WHAT YOU ARE ASKED TO DO:
Show each line of the records below that contains the word "Ermöglicht", reproducing every such line in full.

GIVEN RECORDS:
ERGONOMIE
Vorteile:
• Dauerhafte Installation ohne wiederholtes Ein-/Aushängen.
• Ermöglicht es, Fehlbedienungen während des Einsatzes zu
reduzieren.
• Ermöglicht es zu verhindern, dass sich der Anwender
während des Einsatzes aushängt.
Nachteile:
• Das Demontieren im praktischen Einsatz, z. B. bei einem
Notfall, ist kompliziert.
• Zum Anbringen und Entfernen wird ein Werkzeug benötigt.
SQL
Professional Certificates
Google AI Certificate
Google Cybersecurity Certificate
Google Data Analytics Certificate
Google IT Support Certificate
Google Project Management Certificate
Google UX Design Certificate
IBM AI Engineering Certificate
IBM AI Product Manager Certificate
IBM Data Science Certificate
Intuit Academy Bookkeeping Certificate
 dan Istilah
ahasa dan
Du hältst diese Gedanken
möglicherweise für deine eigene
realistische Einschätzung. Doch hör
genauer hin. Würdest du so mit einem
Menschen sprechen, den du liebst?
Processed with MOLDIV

RESPONSE BOX:
• Ermöglicht es, Fehlbedienungen während des Einsatzes zu
• Ermöglicht es zu verhindern, dass sich der Anwender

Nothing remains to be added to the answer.